- [Supplied material]

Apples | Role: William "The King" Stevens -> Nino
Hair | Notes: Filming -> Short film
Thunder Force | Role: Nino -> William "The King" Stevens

--

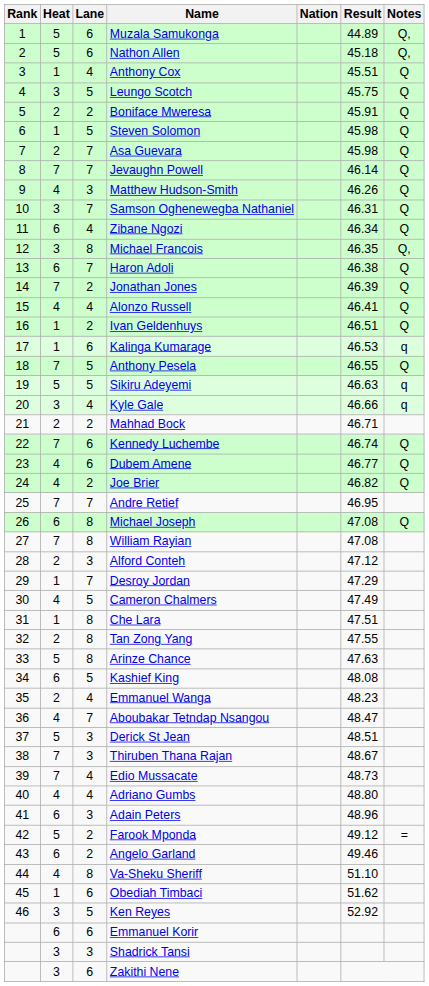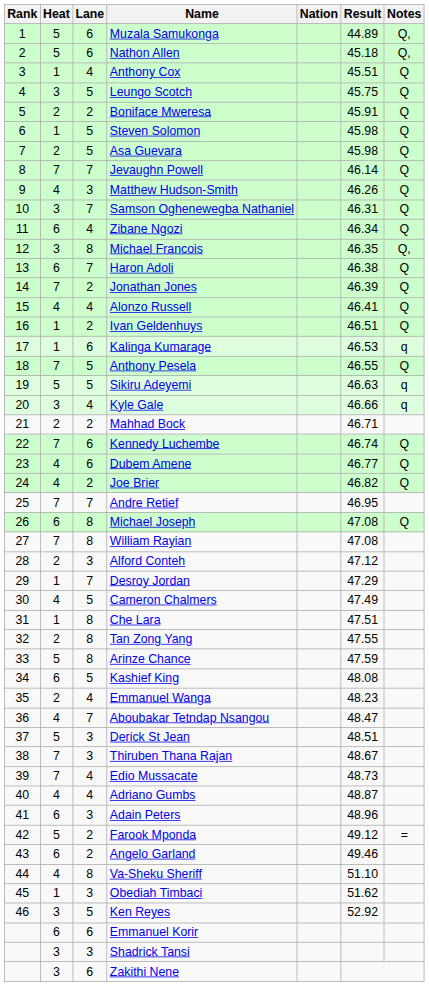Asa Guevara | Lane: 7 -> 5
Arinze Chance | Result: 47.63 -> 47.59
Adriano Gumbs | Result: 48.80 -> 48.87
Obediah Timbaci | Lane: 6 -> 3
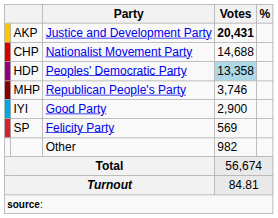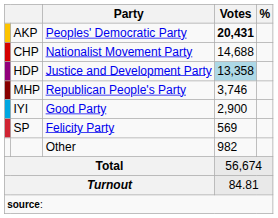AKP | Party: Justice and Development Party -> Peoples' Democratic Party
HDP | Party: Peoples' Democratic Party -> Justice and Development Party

...

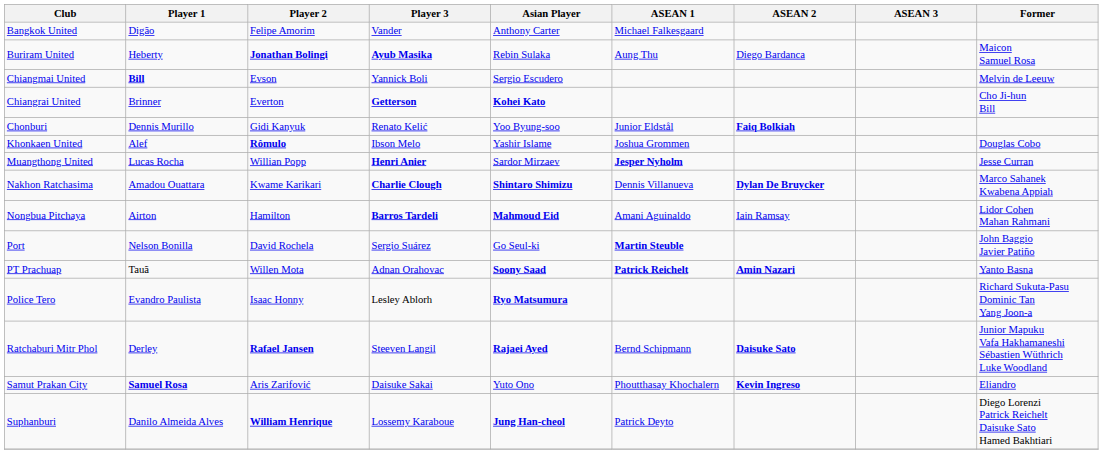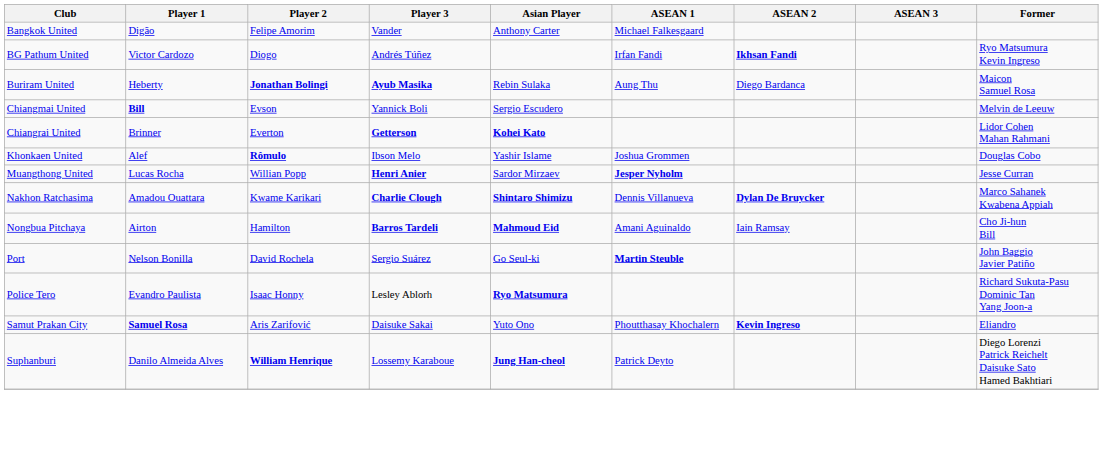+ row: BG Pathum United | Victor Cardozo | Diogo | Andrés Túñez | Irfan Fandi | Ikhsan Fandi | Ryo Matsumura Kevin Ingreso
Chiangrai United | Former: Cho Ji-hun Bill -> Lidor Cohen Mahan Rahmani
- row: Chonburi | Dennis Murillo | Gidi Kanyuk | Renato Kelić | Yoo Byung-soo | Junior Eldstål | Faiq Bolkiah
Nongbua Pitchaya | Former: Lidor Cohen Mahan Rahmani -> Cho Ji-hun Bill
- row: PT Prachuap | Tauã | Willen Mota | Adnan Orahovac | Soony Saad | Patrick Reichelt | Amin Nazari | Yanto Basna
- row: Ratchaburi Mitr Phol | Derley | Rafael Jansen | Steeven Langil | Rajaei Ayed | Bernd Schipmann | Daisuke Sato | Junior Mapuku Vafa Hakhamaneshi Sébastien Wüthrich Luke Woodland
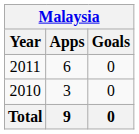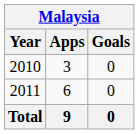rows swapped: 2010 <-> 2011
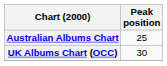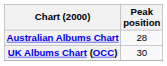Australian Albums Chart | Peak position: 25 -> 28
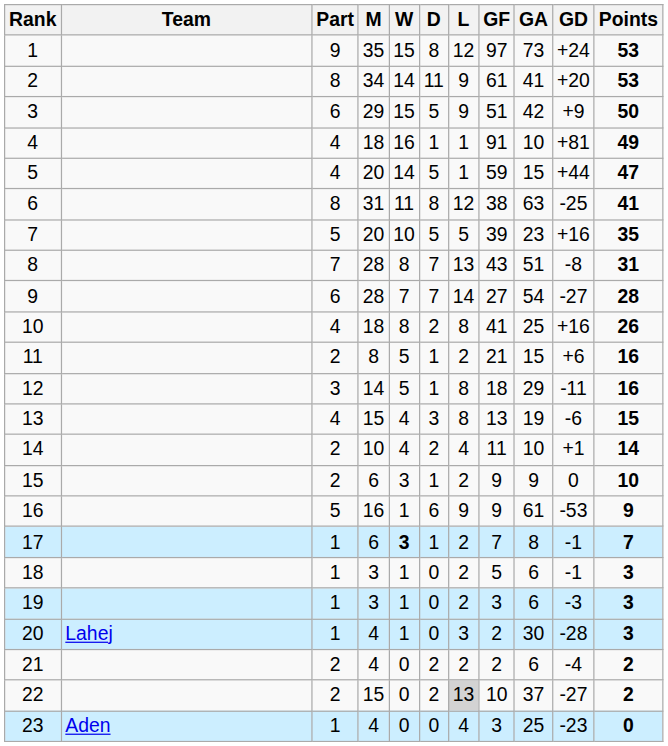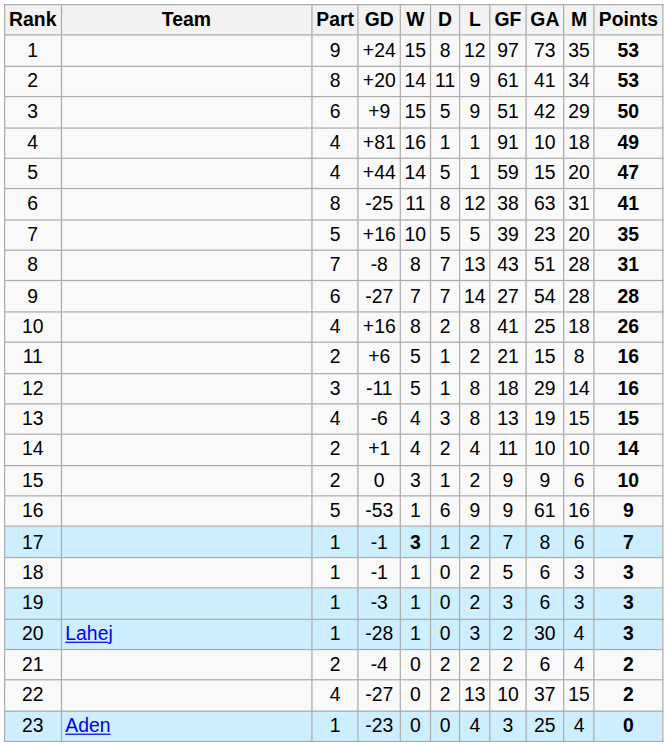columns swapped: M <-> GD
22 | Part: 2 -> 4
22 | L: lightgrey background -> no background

- [Task objective] Pull out each entry above that contains the word "Role", matching case exactly.

- [Final answer]
Apples | Role: William "The King" Stevens -> Nino
Thunder Force | Role: Nino -> William "The King" Stevens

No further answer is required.